## [TEXTAUSZUG]
Zum Inhalt springen

Trennungsjahr – Voraussetzung zur Scheidung

„Rien ne vas plus“. Manche Ehen sind wie Roulette. Ist das Glück hold, ist die Liebe stabil. Lässt das Glück nach, steht die Trennung ins Haus. Soll die Scheidung eingereicht werden, genügt die Trennung im Geiste allein nicht. Ehepartner müssen die Trennung im Rechtssinne vollziehen. Über diese Scheidungsvoraussetzung besteht oft Unklarheit.

Welchen Sinn hat das Trennungsjahr?

Eine Ehe ist auf Dauer angelegt. Könnte die Ehe allein mit den Worten: „Ich verstoße dich!“ geschieden werden, hätte sie kaum echte Bestandskraft. Um den Ehepartnern die Möglichkeit zu geben, sich über ihre Gefühle und Absichten klar zu werden, verlangt der Gesetzgeber als Bedingung zur Scheidung, dass die Ehe gescheitert ist (§ 1565 BGB). Diese Voraussetzung wird in mehreren Stufen geprüft:

  1. Die Ehe ist gescheitert, wenn die Lebensgemeinschaft der Ehegatten nicht mehr besteht (objektive Komponente) und ihre Wiederherstellung nicht mehr zu erwarten ist (subjektive Komponente).

## [AUFGELISTETE DATENSÄTZE]
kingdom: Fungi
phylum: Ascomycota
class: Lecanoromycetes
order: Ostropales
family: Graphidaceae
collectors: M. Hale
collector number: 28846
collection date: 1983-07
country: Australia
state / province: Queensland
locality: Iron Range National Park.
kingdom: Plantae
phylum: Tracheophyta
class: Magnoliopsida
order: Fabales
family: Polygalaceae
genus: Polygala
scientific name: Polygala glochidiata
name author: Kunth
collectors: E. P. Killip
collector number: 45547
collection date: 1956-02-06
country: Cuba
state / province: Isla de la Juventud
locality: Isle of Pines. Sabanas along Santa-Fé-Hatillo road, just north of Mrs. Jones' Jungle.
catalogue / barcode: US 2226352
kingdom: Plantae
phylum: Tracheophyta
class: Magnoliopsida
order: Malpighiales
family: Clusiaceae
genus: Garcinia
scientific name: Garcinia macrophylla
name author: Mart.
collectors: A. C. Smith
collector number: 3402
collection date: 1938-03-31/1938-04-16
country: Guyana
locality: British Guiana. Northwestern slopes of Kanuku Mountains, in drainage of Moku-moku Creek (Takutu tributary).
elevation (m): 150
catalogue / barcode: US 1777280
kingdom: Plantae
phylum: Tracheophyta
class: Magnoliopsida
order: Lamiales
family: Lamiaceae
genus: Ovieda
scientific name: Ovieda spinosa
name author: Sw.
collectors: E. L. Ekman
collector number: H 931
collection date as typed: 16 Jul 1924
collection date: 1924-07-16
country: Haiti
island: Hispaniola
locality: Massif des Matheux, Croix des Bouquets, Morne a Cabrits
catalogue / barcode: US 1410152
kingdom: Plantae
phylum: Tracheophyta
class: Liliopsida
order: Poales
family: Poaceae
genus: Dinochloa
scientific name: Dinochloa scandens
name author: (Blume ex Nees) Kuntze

## [SCHRIFTLICHE AUFGABE 1]
Erklären Sie bitte in ein bis drei Sätzen, warum der Gesetzgeber laut dem Text zum Trennungsjahr das Scheitern der Ehe als Bedingung für die Scheidung verlangt.
## [SCHRIFTLICHE AUFGABE 2]
Fassen Sie den Text zum Trennungsjahr in zwei Sätzen zusammen.
## [SCHRIFTLICHE AUFGABE 3]
Schreiben Sie den Text zum Trennungsjahr im Anschluss an seinen letzten Satz fort.

## [SCHRIFTLICHE ANTWORT 1]
Der Gesetzgeber will den Ehepartnern die Möglichkeit geben, sich über ihre Gefühle und Absichten klar zu werden. Eine Ehe ist auf Dauer angelegt. Könnte sie allein mit den Worten „Ich verstoße dich!“ geschieden werden, hätte sie kaum echte Bestandskraft.

## [SCHRIFTLICHE ANTWORT 2]
Für eine Scheidung genügt die Trennung im Geiste nicht, denn die Ehepartner müssen die Trennung im Rechtssinne vollziehen, worüber oft Unklarheit besteht. Weil die Ehe auf Dauer angelegt ist, verlangt der Gesetzgeber nach § 1565 BGB, dass sie gescheitert ist, was in mehreren Stufen geprüft wird und voraussetzt, dass die Lebensgemeinschaft nicht mehr besteht und ihre Wiederherstellung nicht mehr zu erwarten ist.

## [SCHRIFTLICHE ANTWORT 3]
  2. Um Fakten zu schaffen, vermutet das Gesetz, dass die Ehe gescheitert ist, wenn die Ehegatten seit einem Jahr getrennt leben. Dann kann die Ehe geschieden werden, sofern beide Ehegatten die Scheidung beantragen oder ein Ehegatte dem Scheidungsantrag des Partners zustimmt (§ 1566 I BGB). Diese Vermutung kann ein Ehegatte widerlegen, wenn er Tatsachen vorträgt, die gegen die Trennung sprechen (z.B. Versöhnung, fehlende räumliche Trennung).
  3. Leben die Ehegatten drei Jahre getrennt, wird unwiderlegbar vermutet, dass die Ehe gescheitert ist (§ 1566 II BGB). Dann kann die Scheidung auch gegen den Willen des anderen Partners ausgesprochen werden.
  4. Nur in Härtefällen (Gewalttätigkeit) kommt die vorzeitige Scheidung in Betracht (§ 1565 II BGB).

Was bedeutet „Trennungsjahr“?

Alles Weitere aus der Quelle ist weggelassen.